Push of the present: How do we internalise current changes and connect them to decisions and actions?
Challenging helps to break free from learned patterns of thinking that are no longer useful for building a fair, sustainable and inspiring future. This also enables us to look at current changes from a fresh perspective. Foresight often focuses solely on the push of the present in the form of trends and current developments. However, they are easily viewed in a narrow and disconnected way. There is a wealth of knowledge about them, but less internalised understanding of their significance or potential impact.
In postnormal times, the emphasis is on understanding the whole picture of change and focusing on tensions between trajectories, rather than on individual trends. What things will change, what are the contradictions involved, and what are the different opinions about the desirability of change? What does change look like in different areas and from different people’s perspectives? What do changes and the tensions between them actually mean for people’s daily lives?
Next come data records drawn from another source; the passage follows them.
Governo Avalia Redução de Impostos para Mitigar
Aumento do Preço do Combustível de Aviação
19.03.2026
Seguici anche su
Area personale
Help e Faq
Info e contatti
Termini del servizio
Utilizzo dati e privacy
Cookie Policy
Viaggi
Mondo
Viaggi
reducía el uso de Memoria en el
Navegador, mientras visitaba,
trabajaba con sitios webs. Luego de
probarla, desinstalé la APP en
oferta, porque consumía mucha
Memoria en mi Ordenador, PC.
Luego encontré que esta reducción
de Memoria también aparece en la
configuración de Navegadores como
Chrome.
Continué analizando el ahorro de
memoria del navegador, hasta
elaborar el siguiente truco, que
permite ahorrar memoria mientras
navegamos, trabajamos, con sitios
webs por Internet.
If reflections on the future remain only at a general level, they are difficult to internalise. Nonetheless, it is precisely the internalisation of change and sensitivity to the feelings and ideas it evokes that is important in post-normal times, where it is necessary to act in the face of all uncertainty. The future cannot be described with certainty, which is why it can easily remain detached and distant from everyday decisions and choices. However, one can try to experience different possible futures in order to be able to act more wisely in the present. Experiencing and internalising futures are key to a richer debate on what we actually want to see happen in the future.
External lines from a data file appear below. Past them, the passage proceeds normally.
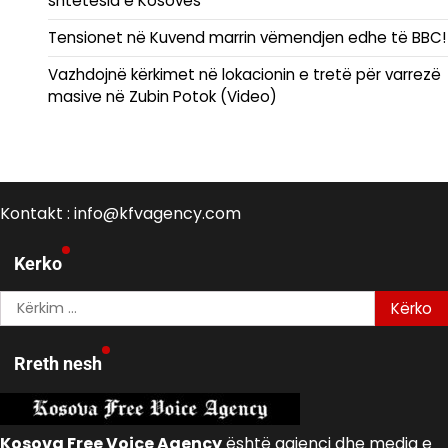
shtetësia e Kosovës
Tensionet në Kuvend marrin vëmendjen edhe të BBC!
Vazhdojnë kërkimet në lokacionin e tretë për varrezë
masive në Zubin Potok (Video)
Kontakt : info@kfvagency.com
Kerko
Kërko
për:
Rreth nesh
Kosova Free Voice Agency
është agjenci dhe media e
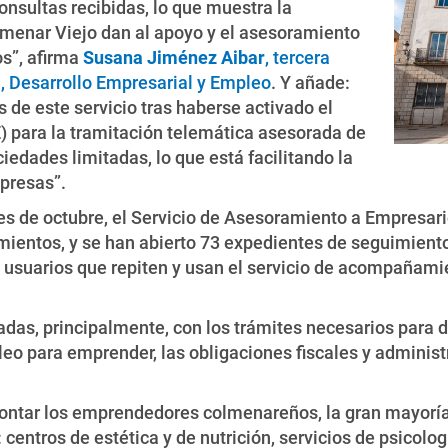
nsultas recibidas, lo que muestra la
menar Viejo dan al apoyo y el asesoramiento
s”, afirma
Susana Jiménez Aibar
, tercera
, Desarrollo Empresarial y Empleo
. Y añade:
 de este servicio tras haberse activado el
 para la tramitación telemática asesorada de
iedades limitadas, lo que está facilitando la
presas”.
 de octubre, el Servicio de Asesoramiento a Empresari
mientos, y se han abierto 73 expedientes de seguimiento
usuarios que repiten y usan el servicio de acompañamie
adas, principalmente, con los trámites necesarios para 
eo para emprender, las obligaciones fiscales y administra
ontar los emprendedores colmenareños, la gran mayoría 
entros de estética y de nutrición, servicios de psicolog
Pull of the future: How to expand power over the future?
As said, in postnormal times, it is important to identify and challenge old future scenarios and internalise the changes of the present. These create a basis for imagining and discussing different futures. Social envisioning is plagued by a lack of imagination, and the accumulation of crises further narrows perspectives and future prospects. We need new, inspiring and innovative methods for creating future scenarios that take the challenges of the present seriously.
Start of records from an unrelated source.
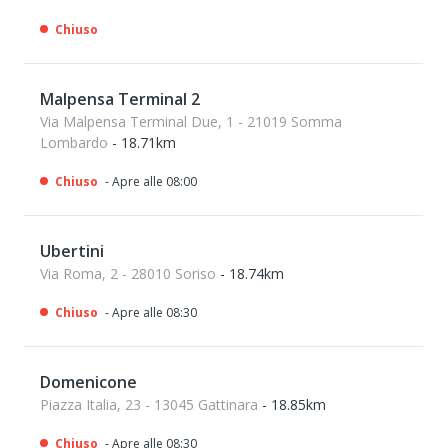
Chiuso
Malpensa Terminal 2
Via Malpensa Terminal Due, 1 - 21019 Somma
Lombardo
- 18.71km
Chiuso
- Apre alle 08:00
Ubertini
Via Roma, 2 - 28010 Soriso
- 18.74km
Chiuso
- Apre alle 08:30
Domenicone
Piazza Italia, 23 - 13045 Gattinara
- 18.85km
Chiuso
- Apre alle 08:30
At the same time, we need a critical examination of power over the future, meaning who gets to define the visions of the future, who they show, what interests they represent and what kind of action they direct us to take. We can approach power over the future from a variety of perspectives. The most obvious and accessible way is to look at future scenarios or statements: what exactly is being said about the future? Statements about the future also allow us to get to the level of the parties and processes involved: who is behind the statements, what processes have led to them, and what structures exist for discussing the future in general? Underlying all this is the question of people’s opportunities and conditions for participating in the debate on the future, which is influenced not only by the individual’s knowledge of the future, but also by general attitudes and patterns of thinking about the future.
At present, power over the future is concentrated among a fairly small number of people. How can it be expanded? In postnormal times, contradictions and conflicts are more pronounced, making it even more important to be able to create a shared and pluralistic debate on desirable futures. This is also a prerequisite for strengthening liberal democracy, participation and empowerment, but also for preventing polarisation. We must challenge the conquest of futures by one-sided views and at the same time consider how we can build better futures for more people together.